La Municipalidad de Córdoba dispuso la clausura del bar Wachitas, un local que en los últimos días había quedado bajo la atención pública tras ser mencionado en el marco de la investigación por el femicidio de Agostina Vega. Entre las versiones que circularon se señaló que Soledad Andreani, propietaria del Ford Ka negro utilizado para trasladar el cuerpo de la víctima, se presentaba como productora de eventos del establecimiento.
La medida fue adoptada por el Ente de Fiscalización y Control municipal, que determinó el cierre del comercio luego de constatar que desarrollaba actividades y mantenía condiciones que no coincidían con las autorizaciones otorgadas por la autoridad competente.
Desde el organismo también indicaron que el local, ubicado en la calle Ituzaingó al 521 de la ciudad de Córdoba, ya había recibido advertencias previas y acumulaba tres clausuras anteriores por distintos incumplimientos.
Durante la última inspección se detectaron serias deficiencias en las instalaciones eléctricas, ausencia de señalización adecuada, elementos de seguridad vencidos y modificaciones estructurales que no habían sido informadas oficialmente.
Además, trascendió que las fajas de clausura habían sido colocadas el martes, pero fueron dañadas pocas horas después. Ante esa situación, inspectores municipales regresaron al lugar y realizaron una nueva actuación.

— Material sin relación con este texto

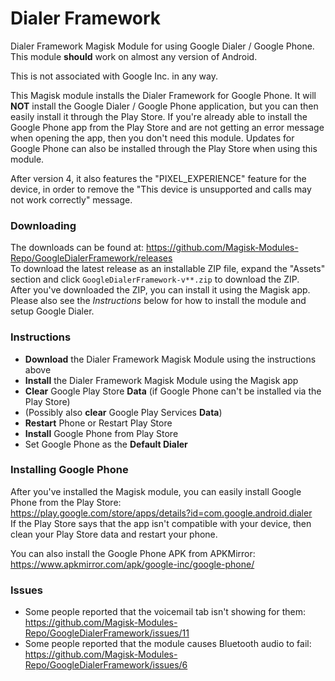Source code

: # Dialer Framework
Dialer Framework Magisk Module for using Google Dialer / Google Phone.
This module __should__ work on almost any version of Android.

This is not associated with Google Inc. in any way.

This Magisk module installs the Dialer Framework for Google Phone.
It will __NOT__ install the Google Dialer / Google Phone application, but you can then easily install it through the Play Store.
If you're already able to install the Google Phone app from the Play Store and are not getting an error message when opening the app, then you don't need this module.
Updates for Google Phone can also be installed through the Play Store when using this module.

After version 4, it also features the "PIXEL_EXPERIENCE" feature for the device, in order to remove the "This device is unsupported and calls may not work correctly" message.

### Downloading
The downloads can be found at: https://github.com/Magisk-Modules-Repo/GoogleDialerFramework/releases  
To download the latest release as an installable ZIP file, expand the "Assets" section and click ``GoogleDialerFramework-v**.zip`` to download the ZIP.  
After you've downloaded the ZIP, you can install it using the Magisk app.  
Please also see the *Instructions* below for how to install the module and setup Google Dialer.

### Instructions
* __Download__ the Dialer Framework Magisk Module using the instructions above
* __Install__ the Dialer Framework Magisk Module using the Magisk app
* __Clear__ Google Play Store __Data__ (if Google Phone can't be installed via the Play Store)
* (Possibly also __clear__ Google Play Services __Data__)
* __Restart__ Phone or Restart Play Store
* __Install__ Google Phone from Play Store
* Set Google Phone as the __Default Dialer__


### Installing Google Phone
After you've installed the Magisk module, you can easily install Google Phone from the Play Store:\
https://play.google.com/store/apps/details?id=com.google.android.dialer \
If the Play Store says that the app isn't compatible with your device, then clean your Play Store data and restart your phone.

You can also install the Google Phone APK from APKMirror: https://www.apkmirror.com/apk/google-inc/google-phone/

### Issues
- Some people reported that the voicemail tab isn't showing for them: https://github.com/Magisk-Modules-Repo/GoogleDialerFramework/issues/11
- Some people reported that the module causes Bluetooth audio to fail: https://github.com/Magisk-Modules-Repo/GoogleDialerFramework/issues/6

En paralelo, durante el avance de la investigación por el crimen de Agostina Vega, el bar había sido relacionado con presuntas actividades irregulares. También se mencionó que la propietaria del vehículo utilizado por Claudio Gabriel Barrelier para trasladar el cuerpo de la joven trabajaría en el establecimiento.
Frente a la difusión de comentarios y publicaciones que involucraban al local con el caso, Wachitas Bar emitió un comunicado para despegarse de la causa. “Las personas señaladas en algunas publicaciones no son propietarias ni forman parte de la titularidad del establecimiento. Cualquier afirmación en sentido contrario es incorrecta”, expresó el comercio.